In the last years there is an increasing interest for developing enhanced solar nowcasting methods, fostered by the massive deployment of small-scale / residential PV systems. Reference nowcasting methods are based on the use of All-Sky-Imagers (ASI). Although ASI-based nowcasting methods has received a notable attention in the last decade, their reliability is relatively low, because the processes involved in deriving the nowcasts are prone to many uncertainties. In this work, we propose and evaluate new methods aimed at increasing this reliability. Notably, we propose the use of an automatic cloud-type recognition system in the nowcasting procedure, allowing the use of cloud-specific transmittance values for the different cloud types. The study was carried out at a location of southern Spain, using a total of 1901 samples representing all the cloud types. Each sample is composed by one-minute time resolution ASI images, GHI and DNI measurements as well as cloud base height values derived from a ceilometer. Up to 30 minutes ahead one-minute time resolution forecasts were obtained and benchmarked against reference methods that not uses cloud-specific transmittances.

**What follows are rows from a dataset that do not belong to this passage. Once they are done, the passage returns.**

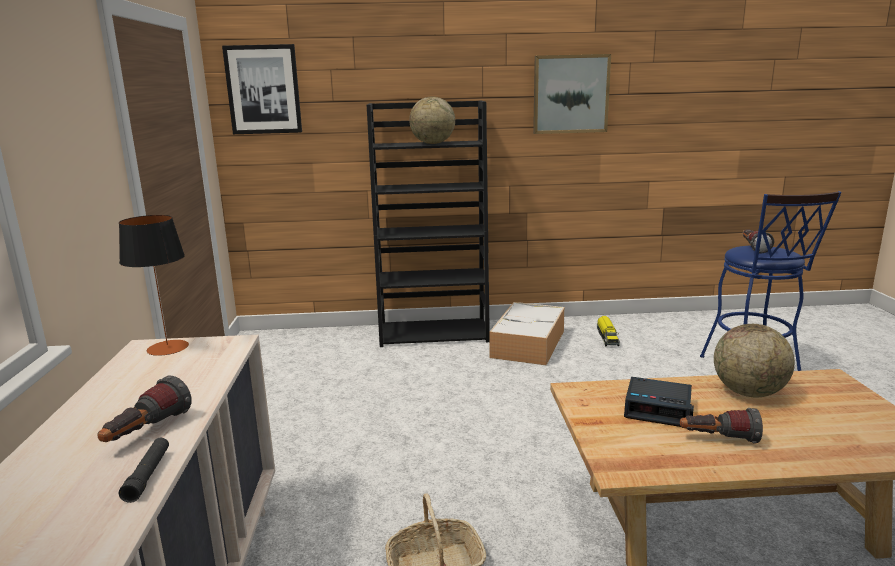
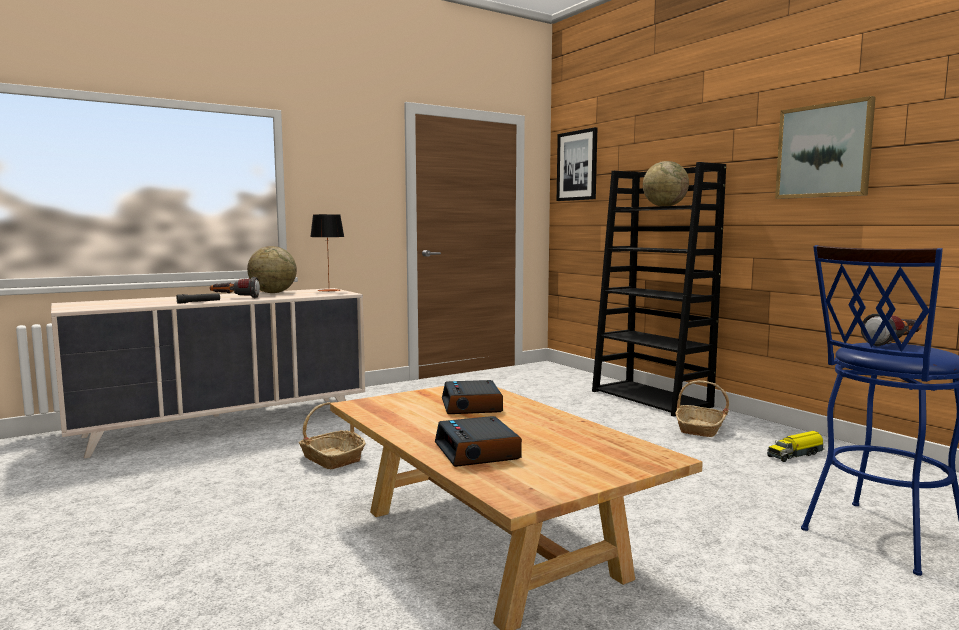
camera: 60 degrees right, 10 degrees down
storage box [490,302,565,365] -> basket [676,380,729,437]
flashlight [680,408,763,444] -> none
globe [714,324,795,397] -> globe moved to [247,246,297,293]
none -> alarm clock [435,416,522,467]

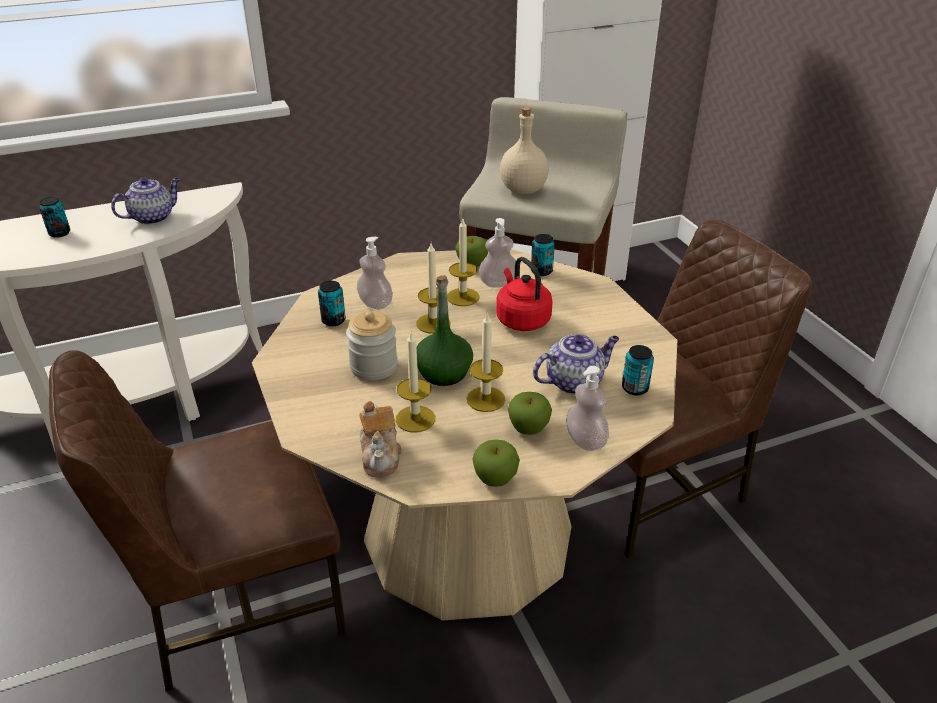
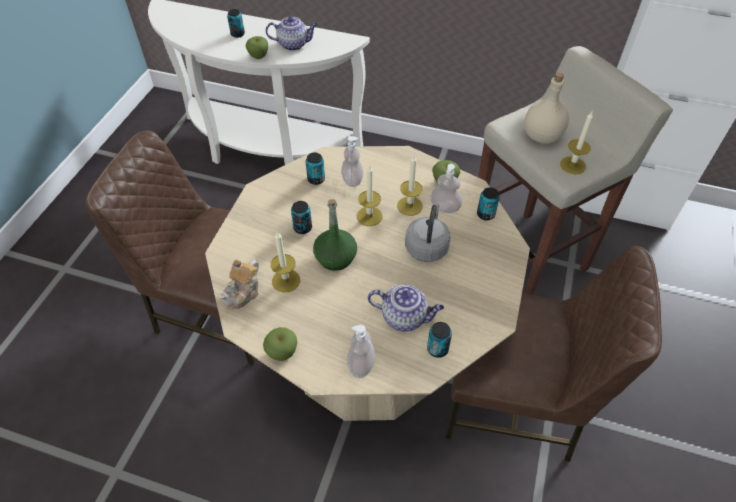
camera: 40 degrees right, 15 degrees up
jar [346,311,398,381] -> can [291,201,312,234]
candle [467,312,505,412] -> candle moved to [560,112,593,174]
red kettle [496,257,553,331] -> grey kettle [405,204,450,262]
apple [508,392,552,435] -> apple moved to [246,36,268,59]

In the first part of the study, a statistical analysis was conducted to determine the GHI and DNI transmittance of 11 different cloud types; to this end, a Gaussian Mixture Model (GMM) was used. For some of the cloud types, the cloud base height was also used as a parameter of the model. In a second part of the study, these cloud-specific transmittances were incorporated in the nowcasting procedure using an operational automatic cloud type recognition method. This new nowcasting method was evaluated as an operational forecasting procedure.

Results of the first study reveals, firstly, that DNI total transmittances are almost negligible for cumuliform clouds. In contrast, stratiform clouds show a wide range of transmittances. Notably, while stratus and altostratus clouds behaves as cumuliform clouds, transmittances for cirrostratus and cirrus are, respectively, 30% and 80%, approximately. For the GHI, the total transmittance values ranges from 80% (cirrus) to 30% (stratus).

Results from the second study show that the proposed method provide slightly enhanced GHI nowcasts associated with cirrus, altocumulus and cirrocumulus clouds skies. For these cloud-types skies, the reduction achieved in the rRMSE values ranges from 2% to 6%. On the other hand, the proposed method provide a clear superior performance for the DNI nowcasting, with an overall reduction of rRMSE values of around 10% for the entire dataset. The reduction in rRMSE values also show a dependence of the cloud types, ranging from 6% (cirrostratus/cirrocumulus) to 20% (cirrus clouds).